## [Text section]
* Start *

Scrapy works fine until page 12 of asp site, then

My first scraping project with Python/Scrapy. Site is http://pabigtrees.com/ with 78 pages and 20 items (trees) per page. This is the full spider with a few changes to provide a minimal demonstration (scraping only one value per page):

import scrapy
from pabigtrees.items import Tree

class TreesSpider(scrapy.Spider):
  name = "trees"
  start_urls = ["http://pabigtrees.com/view_tree.aspx"]
  allowed_domains = ["pabigtrees.com"]
  download_delay = 2

  def parse(self, response):
    for page in [1,11,12]:
    #for page in range(1,79):
      if page == 1:
        yield scrapy.FormRequest.from_response(
        response,
        #callback=self.parse_page
        callback=self.parse_test
        )
      else:
        yield scrapy.FormRequest.from_response(
          response,
          formdata={
            '__EVENTTARGET': 'ctl00$ContentPlaceHolder1$GridView1',
            '__EVENTARGUMENT': "Page$" + str(page),
            'ctl00$ContentPlaceHolder1$genus_latin': '0',
            'ctl00$ContentPlaceHolder1$genus_common': '0',
            'ctl00$ContentPlaceHolder1$county': '0',
            '__VIEWSTATE': response.css('input#__VIEWSTATE::attr(value)').extract_first(),
            '__VIEWSTATEGENERATOR': response.css('input#__VIEWSTATEGENERATOR::attr(value)').extract_first(),
            '__SCROLLPOSITIONX': response.css('input#__SCROLLPOSITIONX::attr(value)').extract_first(),
            '__SCROLLPOSITIONY': response.css('input#__SCROLLPOSITIONY::attr(value)').extract_first(),
            '__EVENTVALIDATION': response.css('input#__EVENTVALIDATION::attr(value)').extract_first()
          },
          #callback=self.parse_page
          callback=self.parse_test
        )

  def parse_test(self, response):
    yield {
      'county':response.xpath('//a[contains(@href,"Select$1''")]/../../../td[5]/font/text()').extract_first()
    }

  def parse_page(self, response):
    for tree in range(0,20):

      yield scrapy.FormRequest.from_response(
        response,
        formdata={
          '__EVENTTARGET': 'ctl00$ContentPlaceHolder1$GridView1',
          '__EVENTARGUMENT': "Select$" + str(tree)
        },        meta={'county':response.xpath('//a[contains(@href,"Select$'+str(tree)+'")]/../../../td[5]/font/text()').extract_first()}, # save the county from the list page because it is not available on the detail page
        callback=self.parse_results
      )

  def parse_results(self, response):
    item = Tree()
    genus = response.css('span#ctl00_ContentPlaceHolder1_tree_genus::text').extract()
    species = response.css('span#ctl00_ContentPlaceHolder1_tree_species::text').extract()

* End *

## [Exercises to complete]
**a.** In the entries, reproduce every line, beginning with the line containing "elevation (m): 2200" and going through the line containing "locality: in Bot. Garden, Calcutta".
**b.** Continue the Scrapy forum post from the point where it ends.
The Scrapy forum post and the entries that follow it have no connection to each other.

## [Records provided]
* Start *

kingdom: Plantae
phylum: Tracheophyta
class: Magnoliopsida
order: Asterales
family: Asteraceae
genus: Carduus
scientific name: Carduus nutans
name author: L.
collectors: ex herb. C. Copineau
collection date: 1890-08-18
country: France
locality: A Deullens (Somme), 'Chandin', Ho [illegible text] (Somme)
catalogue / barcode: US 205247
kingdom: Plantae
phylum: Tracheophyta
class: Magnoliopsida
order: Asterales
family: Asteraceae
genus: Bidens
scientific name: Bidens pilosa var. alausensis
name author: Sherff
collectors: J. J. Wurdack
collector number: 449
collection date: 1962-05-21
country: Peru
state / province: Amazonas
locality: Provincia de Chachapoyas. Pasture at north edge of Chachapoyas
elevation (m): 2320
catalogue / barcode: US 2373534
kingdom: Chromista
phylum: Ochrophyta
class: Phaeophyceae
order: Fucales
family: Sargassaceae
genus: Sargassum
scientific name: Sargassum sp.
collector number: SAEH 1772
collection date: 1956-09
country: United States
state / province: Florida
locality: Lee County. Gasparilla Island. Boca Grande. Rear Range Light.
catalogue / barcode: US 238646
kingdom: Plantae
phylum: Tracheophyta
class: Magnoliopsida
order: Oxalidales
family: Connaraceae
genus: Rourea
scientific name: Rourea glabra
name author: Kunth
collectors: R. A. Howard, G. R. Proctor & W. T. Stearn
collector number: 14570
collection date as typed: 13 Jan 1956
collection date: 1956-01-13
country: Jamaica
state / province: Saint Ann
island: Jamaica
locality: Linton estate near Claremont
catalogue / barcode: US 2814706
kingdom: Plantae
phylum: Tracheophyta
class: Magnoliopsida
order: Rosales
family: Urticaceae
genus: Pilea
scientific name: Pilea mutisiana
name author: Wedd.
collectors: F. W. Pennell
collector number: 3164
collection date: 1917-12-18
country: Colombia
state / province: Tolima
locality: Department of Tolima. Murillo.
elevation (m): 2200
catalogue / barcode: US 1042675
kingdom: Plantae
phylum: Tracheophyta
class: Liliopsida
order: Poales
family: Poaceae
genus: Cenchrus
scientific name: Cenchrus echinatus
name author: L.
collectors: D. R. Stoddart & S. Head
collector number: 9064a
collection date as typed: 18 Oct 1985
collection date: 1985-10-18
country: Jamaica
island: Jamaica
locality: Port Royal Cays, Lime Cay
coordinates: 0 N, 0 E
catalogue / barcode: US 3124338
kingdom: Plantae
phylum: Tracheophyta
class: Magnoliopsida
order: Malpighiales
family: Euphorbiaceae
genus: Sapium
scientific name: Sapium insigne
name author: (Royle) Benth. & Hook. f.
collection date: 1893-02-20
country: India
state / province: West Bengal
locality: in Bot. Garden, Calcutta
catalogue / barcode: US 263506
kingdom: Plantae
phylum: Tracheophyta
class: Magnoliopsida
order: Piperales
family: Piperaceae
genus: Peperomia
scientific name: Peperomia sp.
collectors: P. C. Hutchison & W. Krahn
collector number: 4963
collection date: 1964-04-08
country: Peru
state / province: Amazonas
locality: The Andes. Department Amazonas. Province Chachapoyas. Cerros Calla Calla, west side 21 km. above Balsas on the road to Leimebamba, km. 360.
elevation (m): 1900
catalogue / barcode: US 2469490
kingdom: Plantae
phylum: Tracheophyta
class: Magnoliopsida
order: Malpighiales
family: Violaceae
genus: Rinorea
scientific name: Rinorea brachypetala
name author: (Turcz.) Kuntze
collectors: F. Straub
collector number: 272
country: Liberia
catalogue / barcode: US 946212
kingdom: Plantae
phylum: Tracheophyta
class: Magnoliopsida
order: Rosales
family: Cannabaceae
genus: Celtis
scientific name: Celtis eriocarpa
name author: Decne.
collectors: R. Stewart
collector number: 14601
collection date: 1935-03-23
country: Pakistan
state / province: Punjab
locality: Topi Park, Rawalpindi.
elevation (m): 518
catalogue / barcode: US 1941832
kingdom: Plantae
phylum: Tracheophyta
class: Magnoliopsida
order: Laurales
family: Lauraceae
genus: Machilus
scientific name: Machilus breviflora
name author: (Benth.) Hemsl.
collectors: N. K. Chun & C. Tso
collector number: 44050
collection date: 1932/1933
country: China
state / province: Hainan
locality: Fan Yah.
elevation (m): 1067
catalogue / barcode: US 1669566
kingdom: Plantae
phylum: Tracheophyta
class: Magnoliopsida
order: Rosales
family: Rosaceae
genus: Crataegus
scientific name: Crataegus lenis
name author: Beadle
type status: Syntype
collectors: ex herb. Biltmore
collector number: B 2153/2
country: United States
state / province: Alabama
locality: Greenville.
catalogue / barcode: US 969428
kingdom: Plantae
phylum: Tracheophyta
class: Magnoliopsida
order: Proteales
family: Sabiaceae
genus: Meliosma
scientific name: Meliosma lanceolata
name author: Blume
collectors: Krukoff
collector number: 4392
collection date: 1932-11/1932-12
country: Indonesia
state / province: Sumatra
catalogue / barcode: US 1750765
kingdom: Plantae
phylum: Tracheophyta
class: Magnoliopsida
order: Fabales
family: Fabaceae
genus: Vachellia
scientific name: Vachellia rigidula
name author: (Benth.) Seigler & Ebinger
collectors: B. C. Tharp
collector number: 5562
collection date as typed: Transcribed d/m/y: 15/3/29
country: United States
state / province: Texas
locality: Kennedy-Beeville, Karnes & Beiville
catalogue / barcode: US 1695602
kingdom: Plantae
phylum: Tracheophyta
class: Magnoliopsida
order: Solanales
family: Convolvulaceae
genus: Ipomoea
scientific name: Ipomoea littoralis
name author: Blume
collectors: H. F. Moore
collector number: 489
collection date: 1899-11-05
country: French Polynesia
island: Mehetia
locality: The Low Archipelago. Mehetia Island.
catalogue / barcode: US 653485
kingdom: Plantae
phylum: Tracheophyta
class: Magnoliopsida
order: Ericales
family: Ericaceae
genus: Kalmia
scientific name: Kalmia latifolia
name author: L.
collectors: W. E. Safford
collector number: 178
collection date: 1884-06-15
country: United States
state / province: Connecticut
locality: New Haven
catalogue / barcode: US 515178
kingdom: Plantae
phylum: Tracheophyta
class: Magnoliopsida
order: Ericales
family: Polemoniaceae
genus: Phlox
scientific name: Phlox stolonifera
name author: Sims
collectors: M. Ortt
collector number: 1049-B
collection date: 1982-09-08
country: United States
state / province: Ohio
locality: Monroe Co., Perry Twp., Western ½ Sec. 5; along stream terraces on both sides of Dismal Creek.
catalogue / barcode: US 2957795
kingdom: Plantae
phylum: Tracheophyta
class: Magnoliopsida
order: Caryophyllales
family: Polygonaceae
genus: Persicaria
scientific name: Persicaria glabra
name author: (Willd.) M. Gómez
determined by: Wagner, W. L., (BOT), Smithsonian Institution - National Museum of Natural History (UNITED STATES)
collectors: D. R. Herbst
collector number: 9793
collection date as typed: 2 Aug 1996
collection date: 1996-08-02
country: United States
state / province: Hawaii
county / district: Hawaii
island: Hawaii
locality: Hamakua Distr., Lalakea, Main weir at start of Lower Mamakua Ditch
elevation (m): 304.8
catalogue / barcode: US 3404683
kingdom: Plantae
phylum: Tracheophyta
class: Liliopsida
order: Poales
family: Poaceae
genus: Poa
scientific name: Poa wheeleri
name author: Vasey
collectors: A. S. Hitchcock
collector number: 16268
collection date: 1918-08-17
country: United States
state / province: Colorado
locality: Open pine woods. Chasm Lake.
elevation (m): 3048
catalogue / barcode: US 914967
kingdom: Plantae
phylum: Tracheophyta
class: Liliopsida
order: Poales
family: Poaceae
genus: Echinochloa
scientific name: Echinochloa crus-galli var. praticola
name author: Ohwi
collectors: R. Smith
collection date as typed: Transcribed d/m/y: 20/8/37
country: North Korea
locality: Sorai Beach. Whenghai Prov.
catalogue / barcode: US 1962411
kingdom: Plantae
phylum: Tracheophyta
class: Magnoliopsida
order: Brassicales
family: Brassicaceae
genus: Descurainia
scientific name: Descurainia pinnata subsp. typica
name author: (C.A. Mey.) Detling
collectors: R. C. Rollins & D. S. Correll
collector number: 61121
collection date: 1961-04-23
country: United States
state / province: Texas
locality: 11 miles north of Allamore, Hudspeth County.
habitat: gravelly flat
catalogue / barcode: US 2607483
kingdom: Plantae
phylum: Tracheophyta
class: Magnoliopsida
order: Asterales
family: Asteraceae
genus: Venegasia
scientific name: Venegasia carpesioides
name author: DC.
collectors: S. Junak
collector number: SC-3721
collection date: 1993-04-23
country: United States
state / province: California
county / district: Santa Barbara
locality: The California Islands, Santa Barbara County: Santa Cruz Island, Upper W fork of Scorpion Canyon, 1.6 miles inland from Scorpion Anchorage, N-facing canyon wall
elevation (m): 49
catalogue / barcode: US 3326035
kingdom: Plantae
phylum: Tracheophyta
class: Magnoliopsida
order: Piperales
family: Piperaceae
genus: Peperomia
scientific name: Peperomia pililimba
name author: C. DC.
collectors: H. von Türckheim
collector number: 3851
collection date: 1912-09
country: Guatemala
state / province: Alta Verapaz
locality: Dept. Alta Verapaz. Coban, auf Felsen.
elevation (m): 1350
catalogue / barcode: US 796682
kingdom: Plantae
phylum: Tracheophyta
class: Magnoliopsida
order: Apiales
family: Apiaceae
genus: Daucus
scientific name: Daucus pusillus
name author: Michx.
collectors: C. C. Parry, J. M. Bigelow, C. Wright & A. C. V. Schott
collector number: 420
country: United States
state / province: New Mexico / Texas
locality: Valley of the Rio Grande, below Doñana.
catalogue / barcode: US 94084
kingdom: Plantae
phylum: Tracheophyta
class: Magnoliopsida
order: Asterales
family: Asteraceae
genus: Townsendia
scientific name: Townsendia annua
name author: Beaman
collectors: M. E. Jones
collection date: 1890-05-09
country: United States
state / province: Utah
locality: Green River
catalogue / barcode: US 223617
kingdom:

* End *

## [Results of the exercise]
**a.**
elevation (m): 2200
catalogue / barcode: US 1042675
kingdom: Plantae
phylum: Tracheophyta
class: Liliopsida
order: Poales
family: Poaceae
genus: Cenchrus
scientific name: Cenchrus echinatus
name author: L.
collectors: D. R. Stoddart & S. Head
collector number: 9064a
collection date as typed: 18 Oct 1985
collection date: 1985-10-18
country: Jamaica
island: Jamaica
locality: Port Royal Cays, Lime Cay
coordinates: 0 N, 0 E
catalogue / barcode: US 3124338
kingdom: Plantae
phylum: Tracheophyta
class: Magnoliopsida
order: Malpighiales
family: Euphorbiaceae
genus: Sapium
scientific name: Sapium insigne
name author: (Royle) Benth. & Hook. f.
collection date: 1893-02-20
country: India
state / province: West Bengal
locality: in Bot. Garden, Calcutta

**b.**
    circumference = response.css('span#ctl00_ContentPlaceHolder1_lblcircum::text').extract()
    spread = response.css('span#ctl00_ContentPlaceHolder1_lblSpread::text').extract()
    height = response.css('span#ctl00_ContentPlaceHolder1_lblHeight::text').extract()
    points = response.css('span#ctl00_ContentPlaceHolder1_lblPoints::text').extract()
    address = response.css('span#ctl00_ContentPlaceHolder1_lblAddress::text').extract()
    crew = response.xpath('//td[text()="Measuring Crew: "]/following-sibling::td/text()').extract()
    nominator = response.xpath('//td[text()="Original Nominator: "]/following-sibling::td/text()').extract()
    comments = response.xpath('//td[text()="Comments: "]/following-sibling::td/text()').extract()
    gps = response.xpath('//td[text()="GPS Coordinates: "]/following-sibling::td/text()').extract()
    technique = response.css('span#ctl00_ContentPlaceHolder1_lblTech::text').extract()
    yearnominated = response.css('span#ctl00_ContentPlaceHolder1_lblNom::text').extract()
    yearlastmeasured = response.css('span#ctl00_ContentPlaceHolder1_lblMeasured::text').extract()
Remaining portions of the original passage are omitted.